**Instructions to follow**
Transcribe every line of each item below word for word, keeping the lines in their original order.

**Data excerpts**
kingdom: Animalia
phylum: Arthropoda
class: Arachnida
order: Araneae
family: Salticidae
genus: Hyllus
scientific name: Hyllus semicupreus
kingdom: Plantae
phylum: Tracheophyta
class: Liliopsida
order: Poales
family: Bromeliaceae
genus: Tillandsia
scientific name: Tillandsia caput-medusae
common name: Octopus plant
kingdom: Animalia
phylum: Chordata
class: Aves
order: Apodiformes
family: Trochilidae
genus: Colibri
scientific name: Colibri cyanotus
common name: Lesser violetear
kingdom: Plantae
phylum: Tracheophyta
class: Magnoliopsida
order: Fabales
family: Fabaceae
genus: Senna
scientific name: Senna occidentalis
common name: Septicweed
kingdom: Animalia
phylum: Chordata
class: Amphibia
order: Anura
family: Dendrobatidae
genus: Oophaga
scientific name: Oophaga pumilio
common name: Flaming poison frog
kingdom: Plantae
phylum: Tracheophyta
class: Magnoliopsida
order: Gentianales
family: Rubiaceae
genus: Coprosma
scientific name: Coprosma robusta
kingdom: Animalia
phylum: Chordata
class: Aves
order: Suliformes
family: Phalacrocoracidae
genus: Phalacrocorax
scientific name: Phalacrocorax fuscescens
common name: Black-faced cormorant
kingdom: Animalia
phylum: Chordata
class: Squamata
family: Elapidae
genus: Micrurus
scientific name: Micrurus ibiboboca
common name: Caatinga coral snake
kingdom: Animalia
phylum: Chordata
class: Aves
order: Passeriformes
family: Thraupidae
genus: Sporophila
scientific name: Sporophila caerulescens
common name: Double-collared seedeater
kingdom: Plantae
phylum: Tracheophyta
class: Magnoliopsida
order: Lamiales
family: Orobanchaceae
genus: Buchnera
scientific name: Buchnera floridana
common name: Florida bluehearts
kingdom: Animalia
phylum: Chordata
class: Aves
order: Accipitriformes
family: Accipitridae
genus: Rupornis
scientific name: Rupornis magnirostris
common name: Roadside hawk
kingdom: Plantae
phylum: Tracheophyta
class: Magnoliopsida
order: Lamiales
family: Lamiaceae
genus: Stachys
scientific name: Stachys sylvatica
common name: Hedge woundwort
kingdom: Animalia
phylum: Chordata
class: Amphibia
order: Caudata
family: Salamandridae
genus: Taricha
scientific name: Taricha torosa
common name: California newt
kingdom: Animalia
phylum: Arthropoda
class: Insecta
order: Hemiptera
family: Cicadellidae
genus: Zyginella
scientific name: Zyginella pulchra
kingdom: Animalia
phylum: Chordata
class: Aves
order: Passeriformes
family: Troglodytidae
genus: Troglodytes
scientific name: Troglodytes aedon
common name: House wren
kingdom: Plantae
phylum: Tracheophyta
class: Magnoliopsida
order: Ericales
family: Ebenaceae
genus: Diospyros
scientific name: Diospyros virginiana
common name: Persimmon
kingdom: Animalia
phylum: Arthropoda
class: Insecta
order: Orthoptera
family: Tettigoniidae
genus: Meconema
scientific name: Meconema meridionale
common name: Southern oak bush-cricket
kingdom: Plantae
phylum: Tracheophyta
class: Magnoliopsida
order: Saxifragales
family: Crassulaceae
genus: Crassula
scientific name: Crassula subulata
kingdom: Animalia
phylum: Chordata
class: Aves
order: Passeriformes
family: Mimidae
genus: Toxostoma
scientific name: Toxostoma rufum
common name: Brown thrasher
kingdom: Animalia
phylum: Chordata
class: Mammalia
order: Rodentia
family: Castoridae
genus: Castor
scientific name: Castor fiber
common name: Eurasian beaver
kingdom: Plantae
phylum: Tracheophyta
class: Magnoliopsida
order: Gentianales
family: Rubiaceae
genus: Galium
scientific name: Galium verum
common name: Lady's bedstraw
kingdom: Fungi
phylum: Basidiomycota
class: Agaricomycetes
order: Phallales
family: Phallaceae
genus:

**Exercise solution**
kingdom: Animalia
phylum: Arthropoda
class: Arachnida
order: Araneae
family: Salticidae
genus: Hyllus
scientific name: Hyllus semicupreus
kingdom: Plantae
phylum: Tracheophyta
class: Liliopsida
order: Poales
family: Bromeliaceae
genus: Tillandsia
scientific name: Tillandsia caput-medusae
common name: Octopus plant
kingdom: Animalia
phylum: Chordata
class: Aves
order: Apodiformes
family: Trochilidae
genus: Colibri
scientific name: Colibri cyanotus
common name: Lesser violetear
kingdom: Plantae
phylum: Tracheophyta
class: Magnoliopsida
order: Fabales
family: Fabaceae
genus: Senna
scientific name: Senna occidentalis
common name: Septicweed
kingdom: Animalia
phylum: Chordata
class: Amphibia
order: Anura
family: Dendrobatidae
genus: Oophaga
scientific name: Oophaga pumilio
common name: Flaming poison frog
kingdom: Plantae
phylum: Tracheophyta
class: Magnoliopsida
order: Gentianales
family: Rubiaceae
genus: Coprosma
scientific name: Coprosma robusta
kingdom: Animalia
phylum: Chordata
class: Aves
order: Suliformes
family: Phalacrocoracidae
genus: Phalacrocorax
scientific name: Phalacrocorax fuscescens
common name: Black-faced cormorant
kingdom: Animalia
phylum: Chordata
class: Squamata
family: Elapidae
genus: Micrurus
scientific name: Micrurus ibiboboca
common name: Caatinga coral snake
kingdom: Animalia
phylum: Chordata
class: Aves
order: Passeriformes
family: Thraupidae
genus: Sporophila
scientific name: Sporophila caerulescens
common name: Double-collared seedeater
kingdom: Plantae
phylum: Tracheophyta
class: Magnoliopsida
order: Lamiales
family: Orobanchaceae
genus: Buchnera
scientific name: Buchnera floridana
common name: Florida bluehearts
kingdom: Animalia
phylum: Chordata
class: Aves
order: Accipitriformes
family: Accipitridae
genus: Rupornis
scientific name: Rupornis magnirostris
common name: Roadside hawk
kingdom: Plantae
phylum: Tracheophyta
class: Magnoliopsida
order: Lamiales
family: Lamiaceae
genus: Stachys
scientific name: Stachys sylvatica
common name: Hedge woundwort
kingdom: Animalia
phylum: Chordata
class: Amphibia
order: Caudata
family: Salamandridae
genus: Taricha
scientific name: Taricha torosa
common name: California newt
kingdom: Animalia
phylum: Arthropoda
class: Insecta
order: Hemiptera
family: Cicadellidae
genus: Zyginella
scientific name: Zyginella pulchra
kingdom: Animalia
phylum: Chordata
class: Aves
order: Passeriformes
family: Troglodytidae
genus: Troglodytes
scientific name: Troglodytes aedon
common name: House wren
kingdom: Plantae
phylum: Tracheophyta
class: Magnoliopsida
order: Ericales
family: Ebenaceae
genus: Diospyros
scientific name: Diospyros virginiana
common name: Persimmon
kingdom: Animalia
phylum: Arthropoda
class: Insecta
order: Orthoptera
family: Tettigoniidae
genus: Meconema
scientific name: Meconema meridionale
common name: Southern oak bush-cricket
kingdom: Plantae
phylum: Tracheophyta
class: Magnoliopsida
order: Saxifragales
family: Crassulaceae
genus: Crassula
scientific name: Crassula subulata
kingdom: Animalia
phylum: Chordata
class: Aves
order: Passeriformes
family: Mimidae
genus: Toxostoma
scientific name: Toxostoma rufum
common name: Brown thrasher
kingdom: Animalia
phylum: Chordata
class: Mammalia
order: Rodentia
family: Castoridae
genus: Castor
scientific name: Castor fiber
common name: Eurasian beaver
kingdom: Plantae
phylum: Tracheophyta
class: Magnoliopsida
order: Gentianales
family: Rubiaceae
genus: Galium
scientific name: Galium verum
common name: Lady's bedstraw
kingdom: Fungi
phylum: Basidiomycota
class: Agaricomycetes
order: Phallales
family: Phallaceae
genus:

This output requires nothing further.